You might not think that director Charles Ferguson's Inside Job, the newly (and deservedly) Oscar-nominated documentary about 2008's global economic meltdown, would offer much in the way of participatory, audience-goosing entertainment. After all, this isn't exactly a Michael Moore doc we're dealing with here. Employing dozens of lucid, well-reasoned interviews with financial experts and reams of statistics and graphs, Ferguson's strong, angry, yet level-headed explanation of our current financial crisis is the polar opposite, in temperament and tone, of a Fahrenheit 9/11 or Capitalism: A Love Story. But while the experience of the impeccably photographed, sharply edited Inside Job is a mostly dead-serious one, damn but my audience appeared to have a good time at it - or, perhaps it's more appropriate to say, a cathartic time.

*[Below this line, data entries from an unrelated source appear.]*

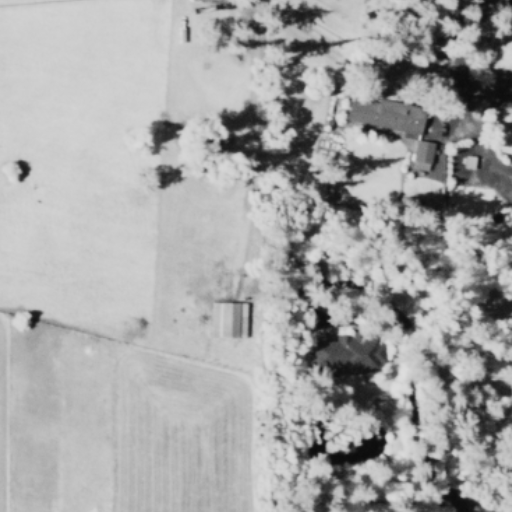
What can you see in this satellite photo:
building: (500, 92)
building: (384, 113)
building: (419, 154)
building: (467, 161)
building: (225, 319)
building: (346, 353)
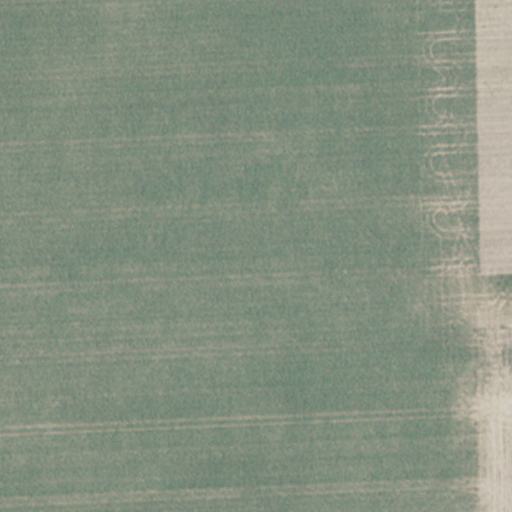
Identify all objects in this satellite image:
road: (351, 115)
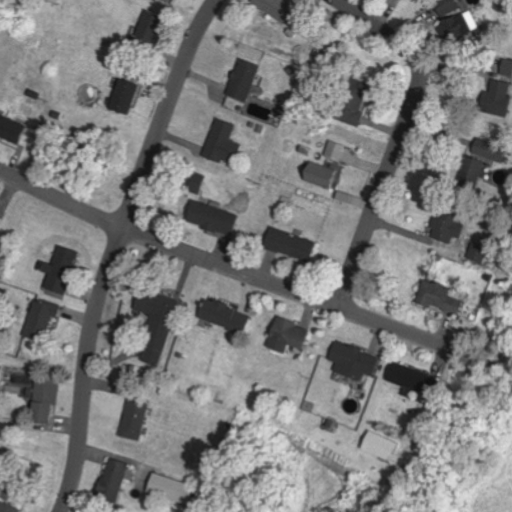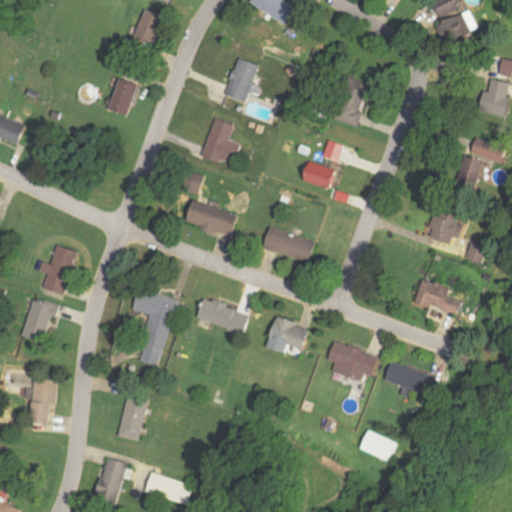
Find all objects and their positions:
building: (277, 8)
building: (447, 8)
building: (460, 27)
building: (148, 29)
building: (506, 68)
building: (245, 81)
building: (124, 98)
building: (496, 100)
building: (354, 103)
building: (14, 128)
road: (401, 139)
building: (223, 143)
building: (488, 151)
building: (337, 152)
building: (320, 175)
building: (194, 182)
building: (1, 218)
building: (214, 219)
building: (447, 229)
building: (290, 245)
road: (117, 249)
building: (478, 254)
road: (223, 262)
building: (66, 270)
building: (438, 298)
building: (225, 317)
building: (46, 320)
building: (162, 324)
building: (287, 337)
building: (353, 362)
building: (411, 379)
building: (50, 400)
building: (140, 419)
building: (379, 447)
building: (118, 479)
building: (174, 490)
building: (10, 506)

To be sure, most of this thoughtful, hugely informative feature, narrated by Matt Damon, was appreciated with muted silence. Yet nearly all of the film's revelations about the sickening greed of certain corporate executives (who, exactly, needs six private jets and a helicopter?) were met with audible groans of disgust and a hearty amount of tsk-ing, while the ferocious backpedaling of Ferguson's less willing interview subjects was greeted with vociferous derision and, I'd argue, not a small measure of pleasure at the subjects' obvious discomfort. I'd recommend catching Inside Job whenever you can, but if you're feeling the urge to share your outrage with others, I'd highly recommend catching it at the cineplex during what is sure to be a short area engagement. The highlight of the screening came when, after about an hour, one of my fellow attendees reacted to the latest example of financial misappropriation with an incredulous "What a bunch of clowns!" Indeed. How heartbreaking that their antics, though, weren't the least bit funny.

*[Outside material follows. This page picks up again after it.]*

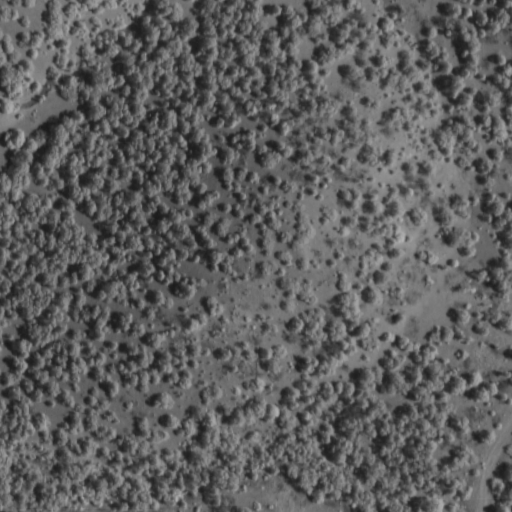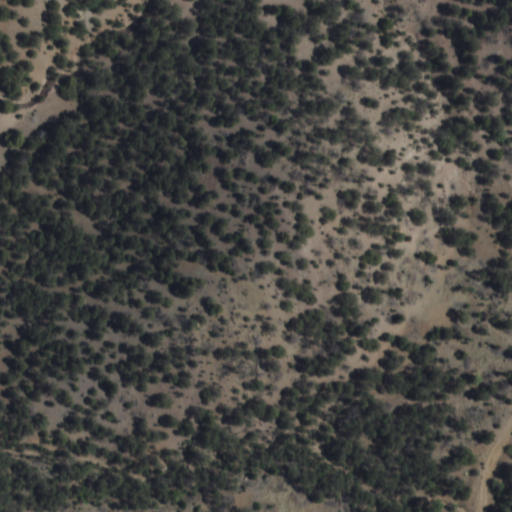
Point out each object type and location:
road: (477, 432)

Had I seen director/co-writer Giorgos Lanthimos' Dogtooth prior to last Tuesday's announcement of the Academy Award nominations, I would have bet all my money - literally every cent I have - that the movie would not make the lineup for Best Foreign-Language Film. Set in a spacious country estate in modern Greece, it concerns the surreally nightmarish family life of an unnamed father, mother, and three young-adult children, and I read one reviewer describe Dogtooth as what you'd get if David Lynch and Lars von Trier decided to team up to shoot a Greek-language sitcom. That's exactly what it is ... though a good deal more shocking and disturbing than even that description suggests.

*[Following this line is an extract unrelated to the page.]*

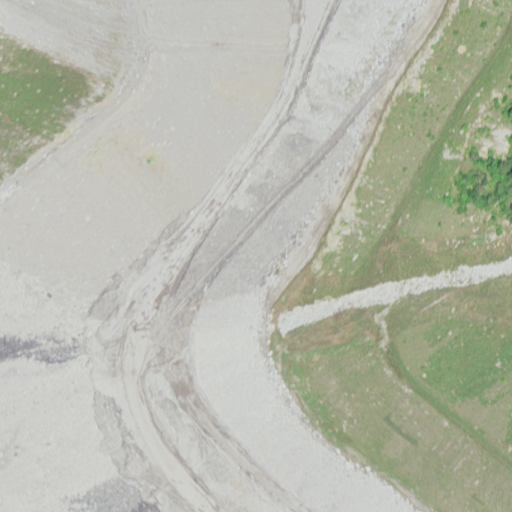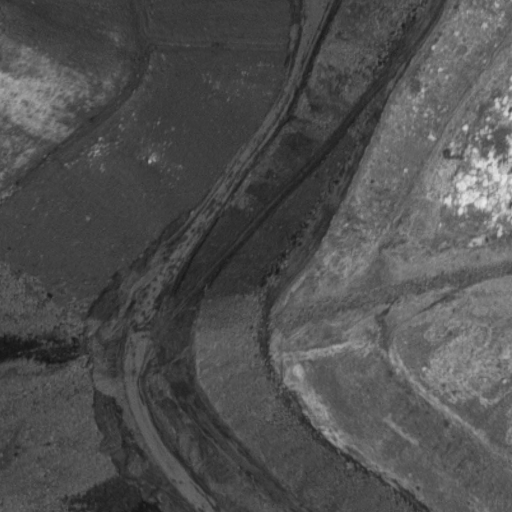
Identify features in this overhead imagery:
quarry: (256, 256)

With nearly every scene pitched between hilarity and utter horror, Lanthimos presents the kids - who've never been allowed to leave the grounds - as not-altogether-unhappy victims of either monstrous over-parenting or some kind of grotesque societal experiment. And if you can handle the cruelty, the incestuous sex, and the murder of a kitten with a pair of gardening shears, you might still recoil from from the deliberately alienating compositions and the disquieting fear of knowing that anything - anything - can happen from one scene to the next. Dogtooth, to my mind, is a far, far greater endurance test than 127 Hours. It's also one of the most extraordinarily haunting and endlessly fascinating films I've seen in years, with legitimately cackle-worthy moments of high comedy and frequently terrifying bursts of unexpected violence. Available on DVD and Netflix's streaming service, you might easily hate me for suggesting that you see it, but I'm suggesting regardless; when a movie this determinedly untraditional makes the Academy's normally ultra-traditional foreign-film roster, it's got to be doing something right.
One Dwayne Johnson is probably enough, but is anyone else thisclose to wanting to see Jason Statham headline a dopey, genial kiddie comedy? Remaking Charles Bronson's 1972 original, director Simon West's The Mechanic casts Statham as a veteran contract killer who takes on a twitchy protégé (played by the ever-twitchy Ben Foster), and the movie's not bad; before it degenerates into typically graceless, increasingly silly action noise, there are some smartly staged bits - none better than the opening swimming-pool execution - and even, courtesy of Donald Sutherland, some actual gravitas. But Statham looks so sadly defeated by all the grim, retrograde chasing and killing that there's no excitement or joy to be found in the film; looking like he wants to bash no one's skull more than his manager's, the guy somehow manages to make George Clooney's morose assassin in The American look like the life of the party. In the past, no matter how lackluster the material, Statham has proven himself an action-flick talent of genuine charm, and the possessor one of the most unexpectedly winning smiles in movies. After The Mechanic, I'm beginning to forget what that charm, smile, and talent even look like.